=== Problem to work on ===
Swap "can be seen" for "are visible" everywhere in the entries and write the lines out again with nothing else changed. Leave the pictures out of your answer.

(Stored data entries)
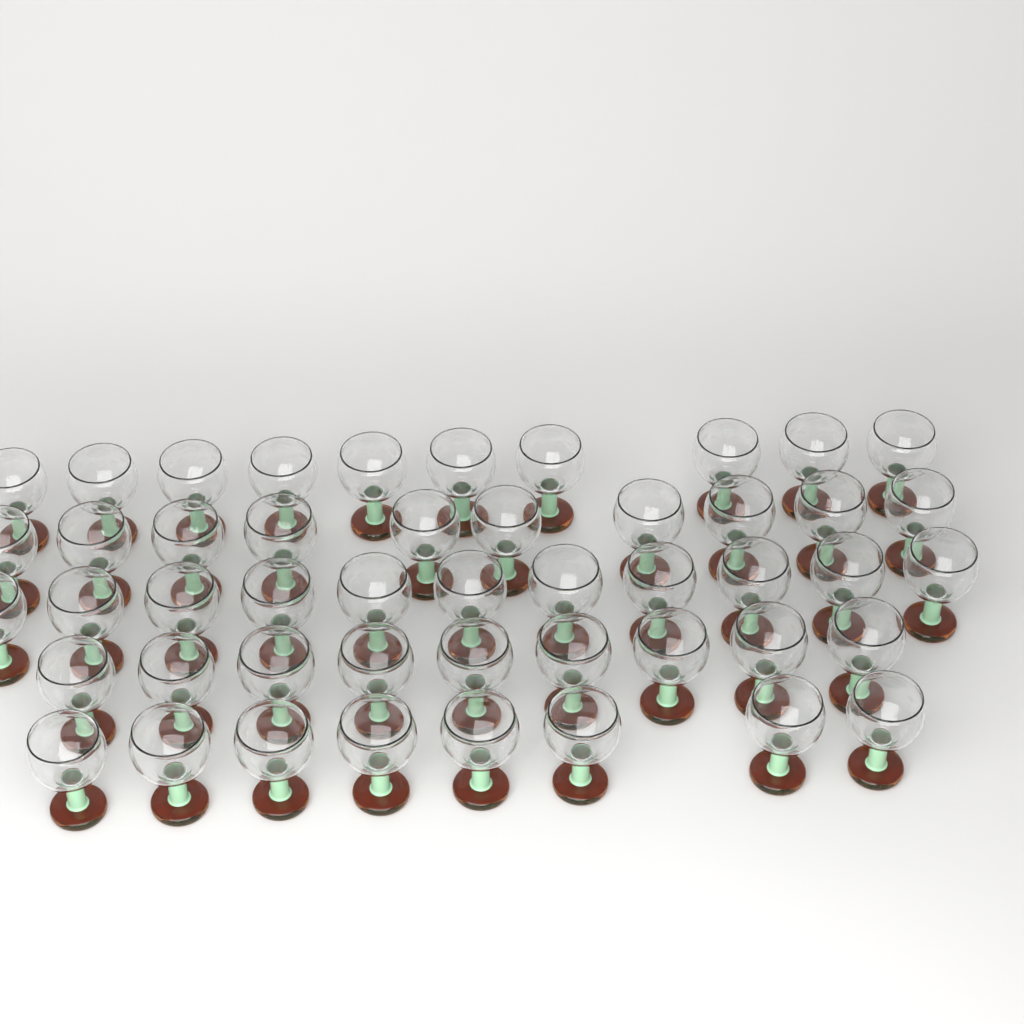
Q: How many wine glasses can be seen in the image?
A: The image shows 48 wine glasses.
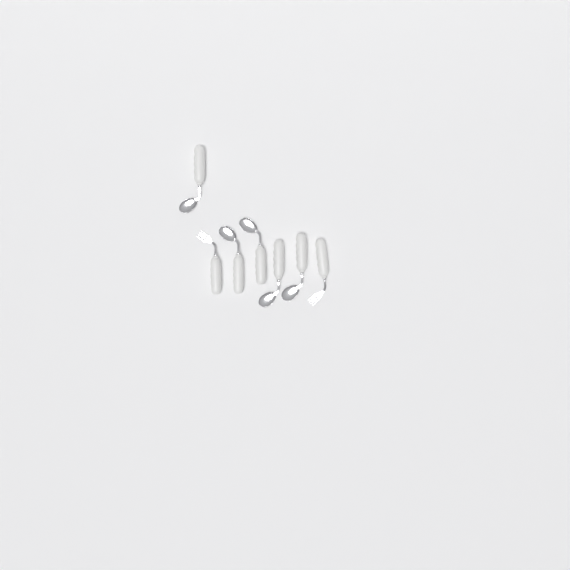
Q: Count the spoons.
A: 5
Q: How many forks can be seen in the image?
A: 2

=== Solution to this task ===
Q: How many wine glasses are visible in the image?
A: The image shows 48 wine glasses.
Q: Count the spoons.
A: 5
Q: How many forks are visible in the image?
A: 2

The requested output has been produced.